Filing an Extension for Partnership Income Taxes
To file an application to extend your partnership tax return, you must use Form 7004. This form must be filed by March 15, and taxes (estimated) must be paid by that date. You have six months to file the return, which is due September 15. If you were affected by winter storms in Texas, Louisiana, or Oklahoma in 2021, you do not need to file an application to extend—as long as you file your taxes by June 15. If you want to delay filing until September 15, you will need to request an extension.
Filing an Amended Partnership Tax Return
To file an amended partnership return, make a copy of the partnership return Form 1065, and check the box G(5) on page 1. Attach a statement with details on what is being changed. If the Schedule K-1 (partner or LLC member statement) is incorrect, check the “Amended K-1” box on the top of the Schedule K-1 to indicate that it has been amended.
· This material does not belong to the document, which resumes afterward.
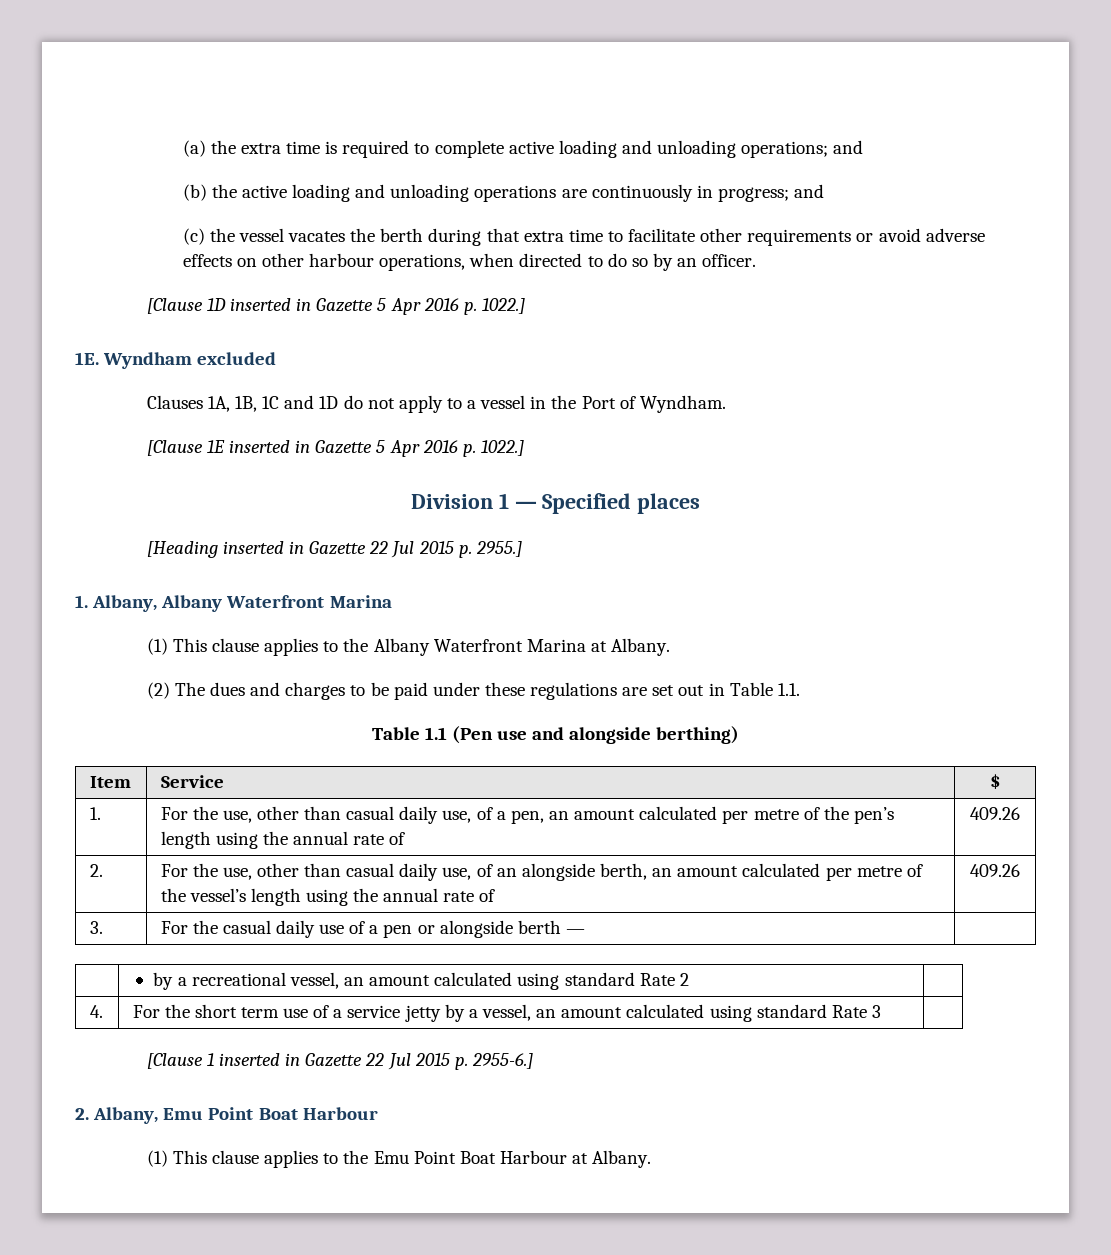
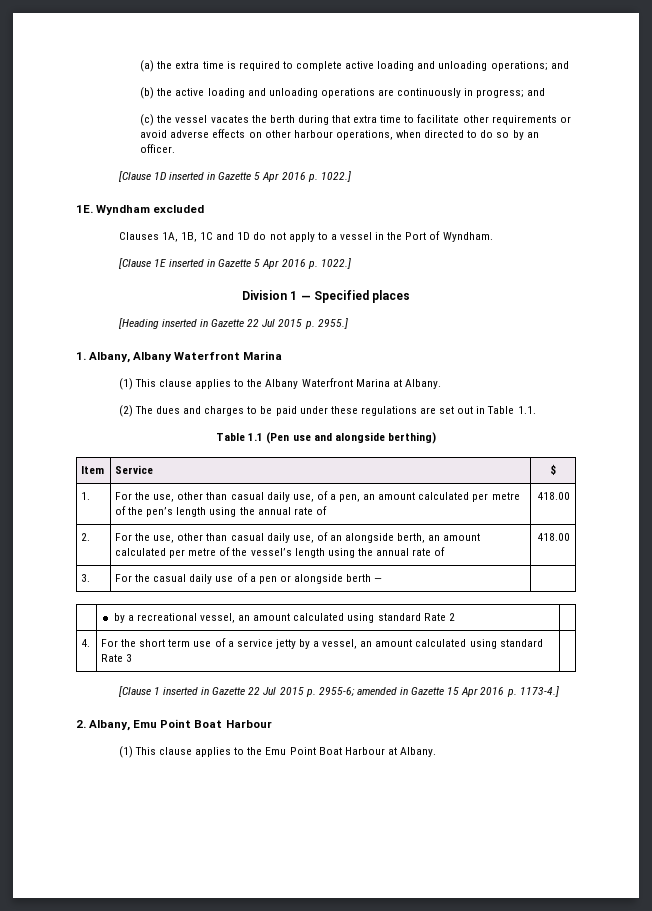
[970,807,1020,820] 409.26 -> [536,492,570,500] 418.00
[970,864,1020,877] 409.26 -> [536,533,570,541] 418.00
[471,1053,533,1069] 2955-6.] -> [318,686,559,697] 2955-6; amended in Gazette 15 Apr 2016 p. 1173-4.]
Estimated Taxes for Partners in Partnerships
The partnership itself pays no income tax, so it doesn’t pay estimated taxes. A partner may have to pay estimated taxes if they expect to owe $1,000 or more in taxes when their return is filed. Quarterly estimated tax due dates are usually April 15, June 15, September 15, and January 15 (of the following year). You may pay estimated taxes by check (with a voucher) or by direct pay.
State Partnership Taxes
Partners must pay income taxes on their distribution of profit in a partnership in the state or states where the partnership is located. Partnership taxes are paid on the individual partner’s personal state tax returns.
Don’t Forget Self-Employment Taxes
General partners in a partnership are not considered employees but are self-employed. Their income as a partner may be subject to self-employment taxes (Social Security and Medicare taxes), based on the partnership type. General partners usually pay self-employment tax on their earnings (with some exceptions), but a limited partner’s share of partnership income isn’t subject to self-employment taxes. (There are exceptions there, too.) If you must pay self-employment tax, you must prepare and file a Schedule SE to report your partnership income and calculate the self-employment tax amount. This tax amount is added to your personal tax return.
Husband-Wife Partnerships as Qualified Joint Ventures
If you and your spouse are the sole owners of a partnership (not an LLC), you may be able to elect qualified joint venture status and file two Schedule C forms instead of filing the partnership tax form. You don’t need to file an election to do this, but you must meet certain specific qualifications. Both members must materially participate, there must be no other owners, and they must file a joint tax return.